Wednesday 11 November 2015

November...

... a month of remembering, of pain, of love, of bittersweet memories of those long past from my life. Today I feel like I am wallowing and perhaps I am. I finally watched our Family Reflections dvd ...it has remained in its packaging since I received it after my grandpa's death in 2009. Tears streamed down my face amid the smile on my lips seeing all the faces that were part of my childhood. I share my history with a very few trusted friends and even then I keep much of my pain hidden in dark places that very few can reach. It is the past and much of the time I chose to let it go as best I can so watching this dvd has been something I have long avoided. Finally watching it was soul cleansing. (Next my parents Wedding video...someday.)

I lost my mom at the tender age of four and though I have been blessed with many moms along the way the few memories I have of her burn bright. I treasure the stories told by her brothers and sisters among many others who knew her, and my grandparents kept her memory alive for me. I have spent little time wishing things could have been different because no one can change the past. It is what it is. I have, though, detached myself often through the years, from the pain of loss. I have held onto anger for the belief system that served to separate me from my sisters and my father, my aunts and uncles. Often I have felt so alone in my pain. When grandma passed away I reconnected with cousins who too were separated from family connections because of this damning belief system. In many ways these connections saved me. Brought my anger to the surface and helped me work through it. Gave me the courage to live, to forgive and to make my own way and face the fact that somethings can never be recovered but only accepted for what they are.

When grandpa passed although I felt like I had lost my last connection to my mom, my cousins were there and we celebrated the person we knew grandpa to be. The one who was and still is the glue that keeps us connected even though we are separated by distance.
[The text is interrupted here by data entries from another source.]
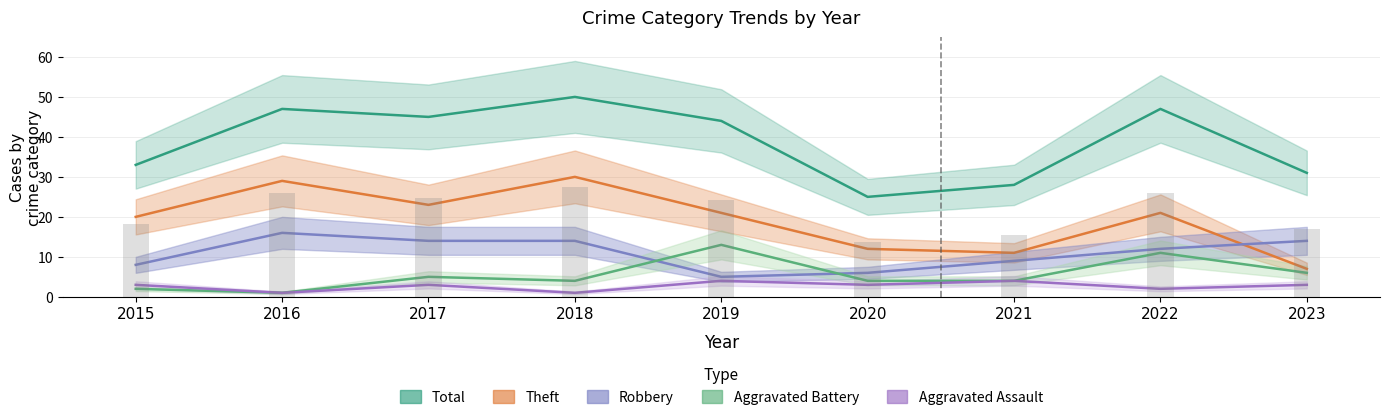

At which label does Theft first exceed 21?

2016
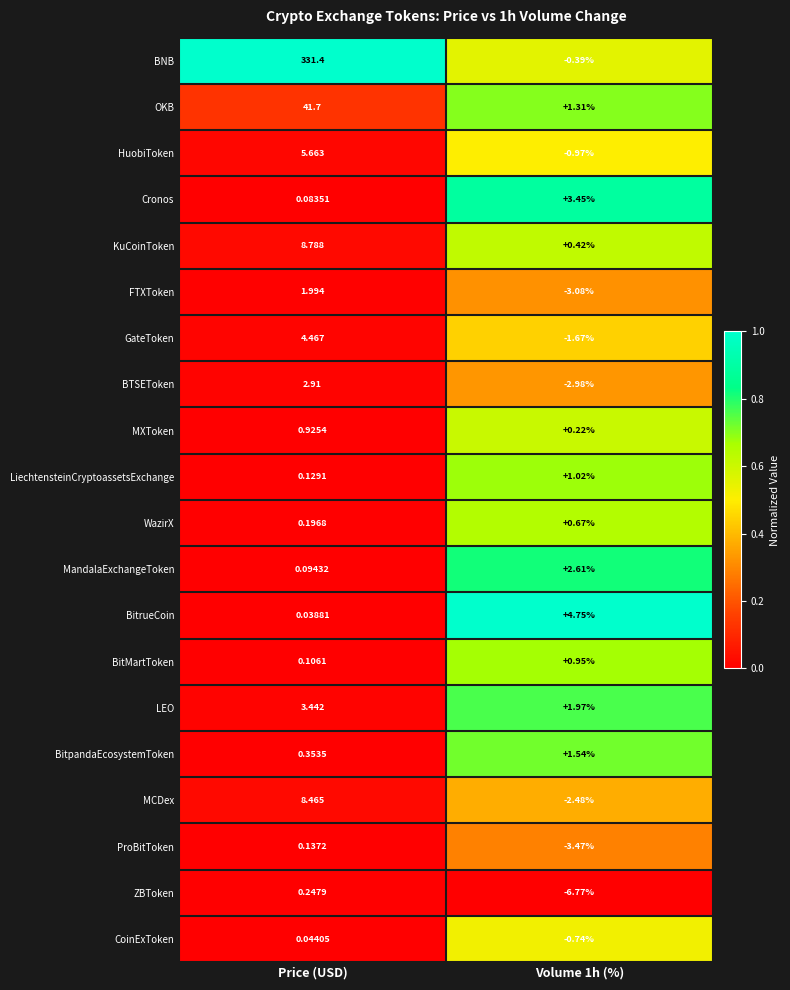

What is the total value across all series at Price (USD)?

411.2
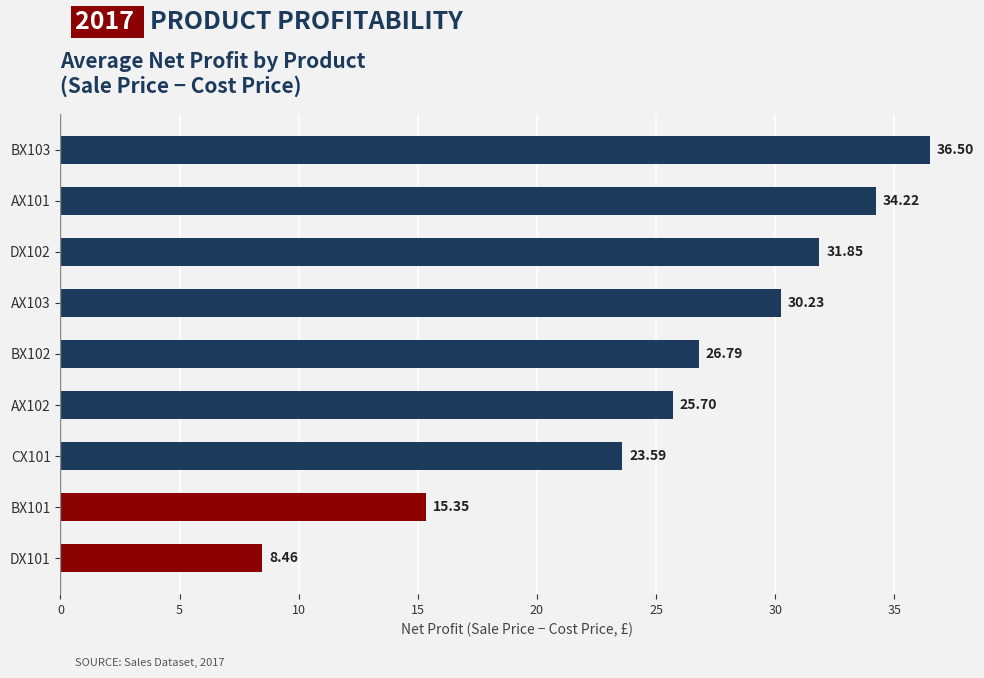

What is the sum of all values?

232.7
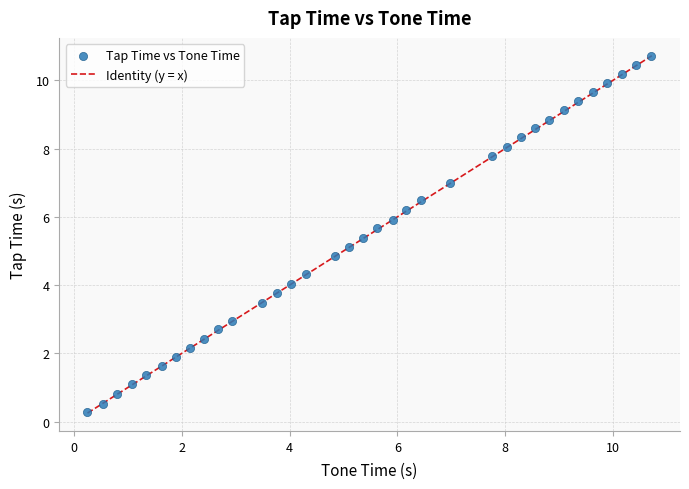

What is the range of X values (max minus min)?

10.4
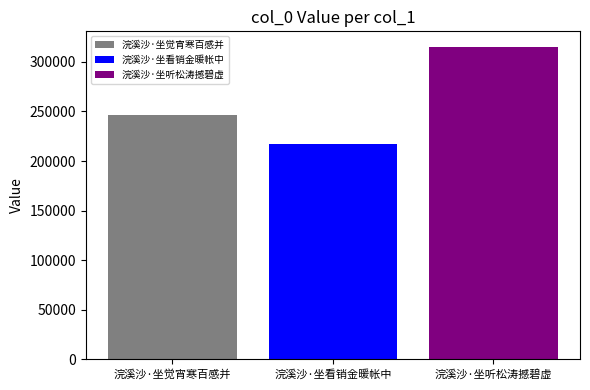

What is the lowest value of the 浣溪沙·坐听松涛撼碧虚 series?

315031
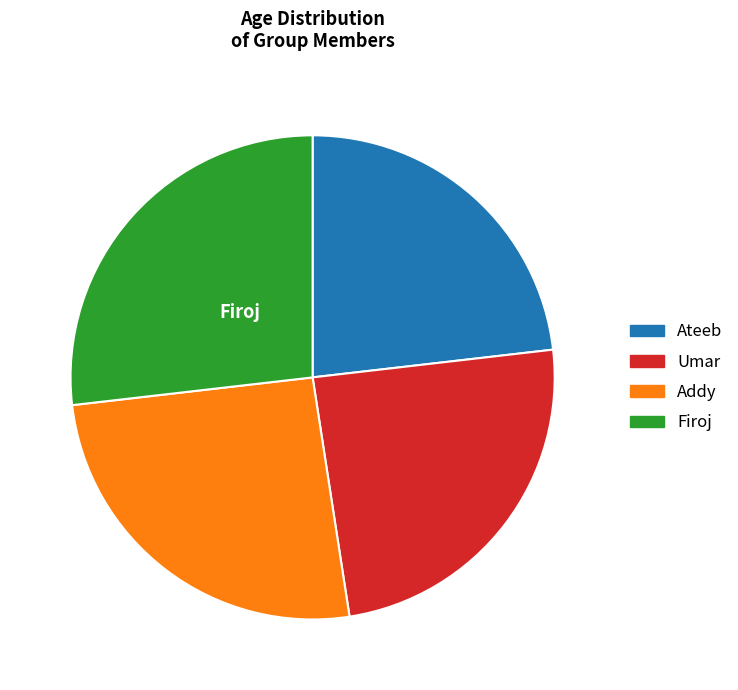

Which slice is the smallest?

Ateeb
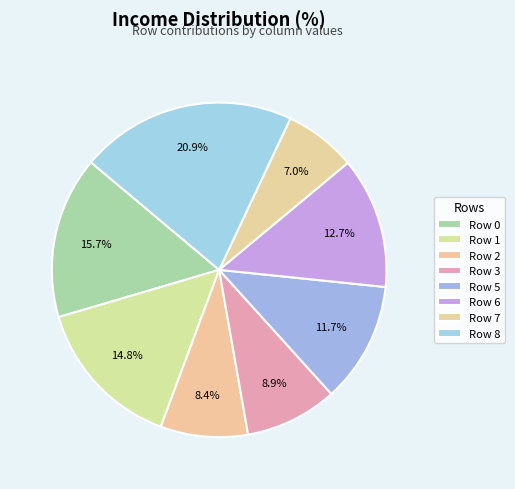

Count the number of slices in the pie.

8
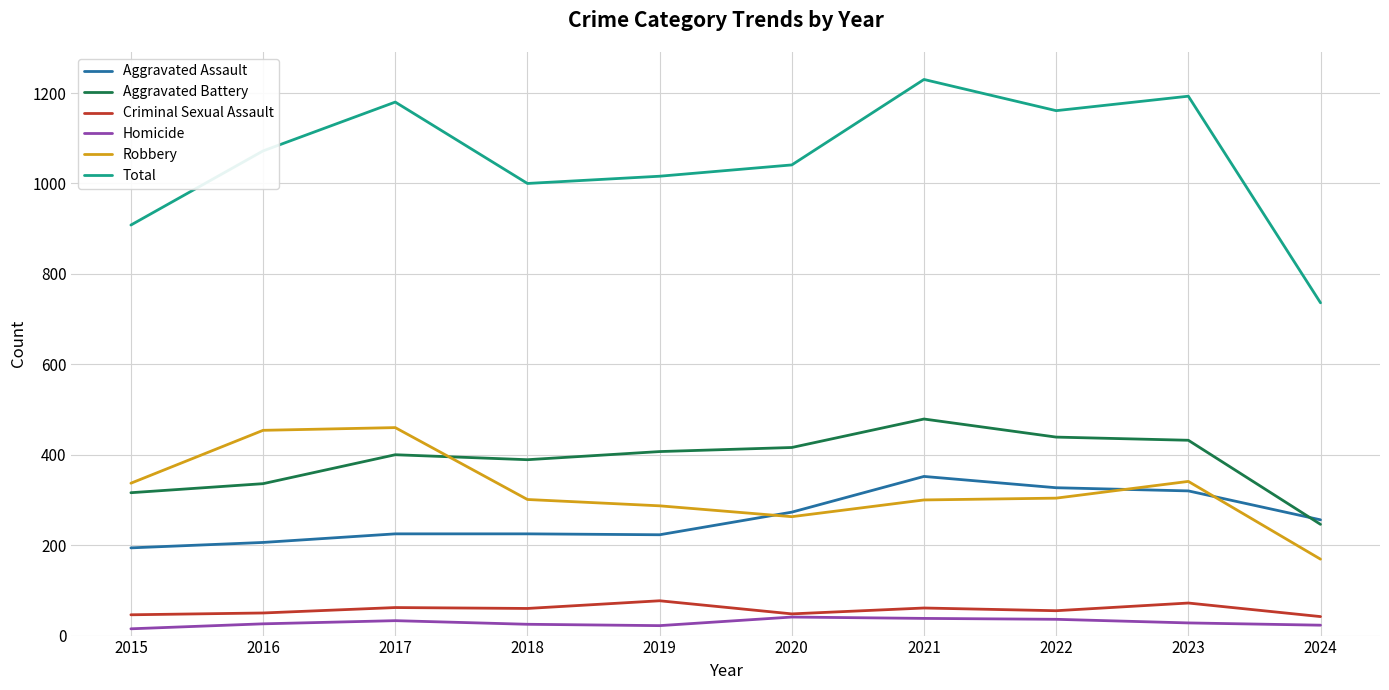

The value of Total at 2019 is 1016. True or false?

True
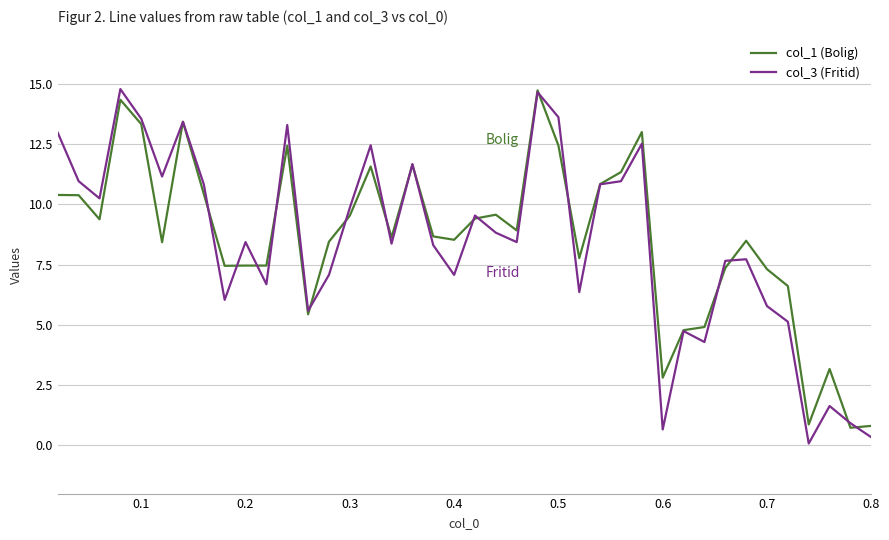

How many values in the col_1 (Bolig) series are below 8?

15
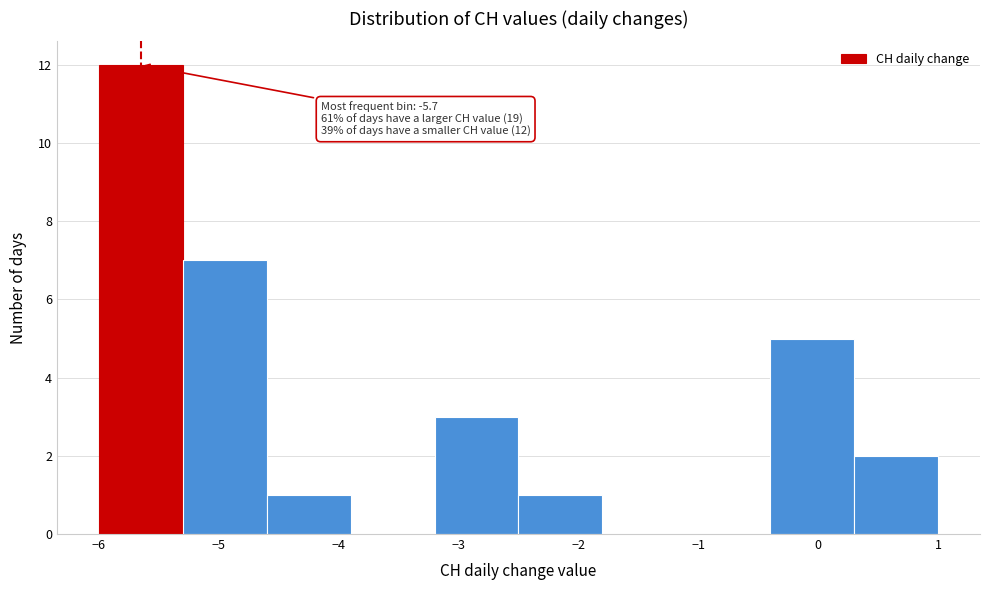

Which range on the x-axis has the tallest bar?

-6.0 to -5.3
The one who showed true unconditional love to all of his children and grandchildren despite their supposed dysfunctions. We knew this even as we sat through a memorial service that did little to recognize this deep abiding love shown by my grandfather and focused on an afterlife that many of us present have no faith in.  As my Facebook newsfeed fills with pictures of the past I am filled with both melancholy and a deep love for the connection that remains strong held together by those photos, by grandpa's memory. A deep love for all of my grandparents progeny who have lived as grandpa lived, authentically and honestly.

Life is short, too short to live with regret, with anger, and too damn short not to live the way that works for you, however that may look. So I cherish the memories, the lessons, and the example my grandfather set. Although beliefs separate me from my sisters and my father, many of my aunts and uncles, I love them all. I wish nothing but the best for them. Even though we may not be a part of each others lives blood connects us and I honor that connection. I wish them peace and love. That is all.